Holy Week: An Invitation to Stop Pretending
Most of us find it difficult to be honest about who we really are and therefore spend a lot of energy trying to present someone else to others. Somewhere along the way we were told that it is not ok to be human—warts and all. Therefore, rather than acknowledge how often we miss the mark, live in fear, and haven’t a clue about what is going one, we pretend that things are different. Pretending to be someone else than we really are requires enormous energy and leaves us exhausted. And in the end, it cuts us off from the life-giving power of God.
The Bible in general, and the Gospels in particular, are brutally honest about who Jesus’ disciples were. The writers are very self-critical about their movement. They don’t cover up that Judas, one of Jesus’ own disciples, betrayed him to the authorities. They don’t cover up that his inner circle couldn’t stay awake with him in the Garden in his time of need. They don’t cover up that Peter, one of that inner circle, denied any association with him when questioned. They don’t cover up that all the disciples deserted and fled when Jesus was arrested. They don’t cover up that only a handful of women were looking on from a distance when Jesus was hanging on the cross. When you think about it: it would have been so easy to edit this stuff out. But they didn’t.
What enabled them to be so honest? When the risen Christ appeared to them and said “Peace be with you” (John 20: 19b) despite their poor performance, they were forever given permission to be honest about who they were. They realized that God’s love for them was stronger than their betrayals, desertions and denials. In short, they knew that they were forgiven. Therefore, they were free to be honest—brutally honest.

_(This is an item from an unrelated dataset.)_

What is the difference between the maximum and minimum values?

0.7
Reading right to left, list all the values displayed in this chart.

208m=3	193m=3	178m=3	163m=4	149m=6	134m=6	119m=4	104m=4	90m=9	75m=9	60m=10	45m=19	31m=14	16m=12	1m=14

As we remember the passion story this week, we are invited to be honest about who we are. We are invited to stop wasting energy on living an illusion. We are free to confess to God and others our flaws. We don’t need to be afraid of who we really are anymore because God’s steadfast love, not our flaws, are the last word about us.

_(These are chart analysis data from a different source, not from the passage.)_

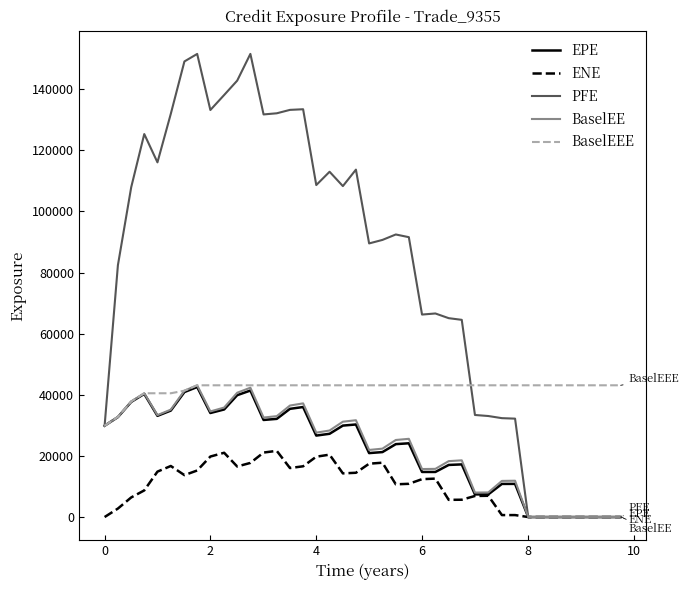

Does the chart have visible grid lines?

No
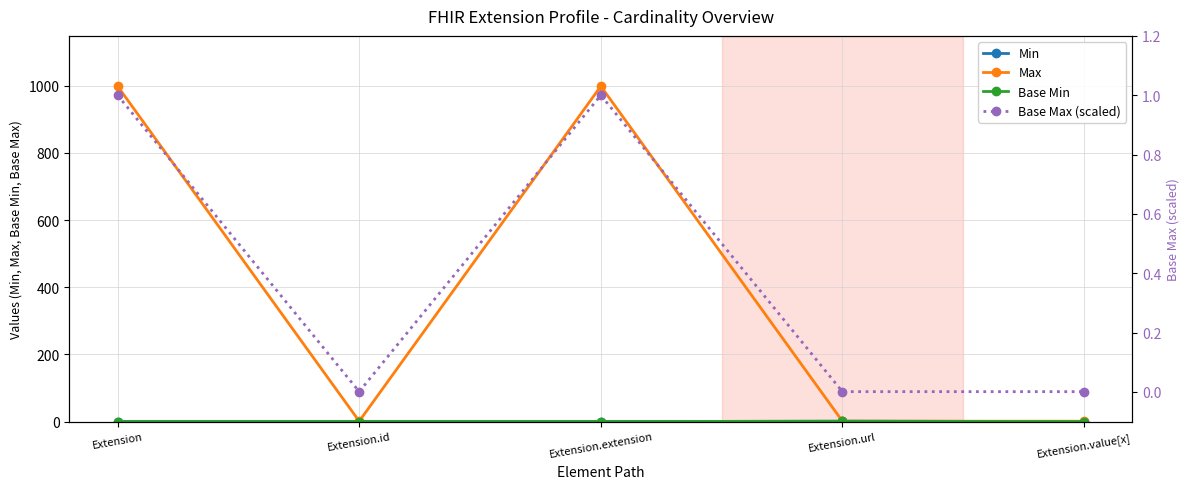

Reading left to right, list all the values displayed in this chart.

Min: Extension=0.0	Extension.id=0.0	Extension.extension=0.0	Extension.url=1.0	Extension.value[x]=0.0
Max: Extension=999.0	Extension.id=1.0	Extension.extension=999.0	Extension.url=1.0	Extension.value[x]=1.0
Base Min: Extension=0.0	Extension.id=0.0	Extension.extension=0.0	Extension.url=1.0	Extension.value[x]=0.0
Base Max (scaled): Extension=1.0	Extension.id=0.0	Extension.extension=1.0	Extension.url=0.0	Extension.value[x]=0.0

Because they were honest about their past, these first apostles had an extraordinary message to offer a troubled world. Think about it for a moment: What would have been “good news” from messengers who claimed to have been faithful followers of Jesus all along? Good News is not “I found the strength to follow Jesus and you can too!” Good News is “I was a miserable failure, but God chose me and a whole bunch of other miserable failures, and God is using us in our weakness. Therefore, God wants you in spite of all your failures. Come join this motley movement.”
Of course, it didn’t take long for the church to start pretending again. We began to pretend that we were better than everybody else. We blamed others for all the world’s problems. We congratulated ourselves for all our wonderful deeds. We put our trust in our own strength and not the grace of God. In the end, we made the church inaccessible to those who were only too aware of their flaws. But so long as the church keeps reading the passion story, there is hope that we can rediscover who we really are. If we keep reading the passion story, there is hope that we will once again see that the church is a bunch of flawed human beings, steadfastly loved by God, and that God works through that flawed humanity to further God’s work in the world.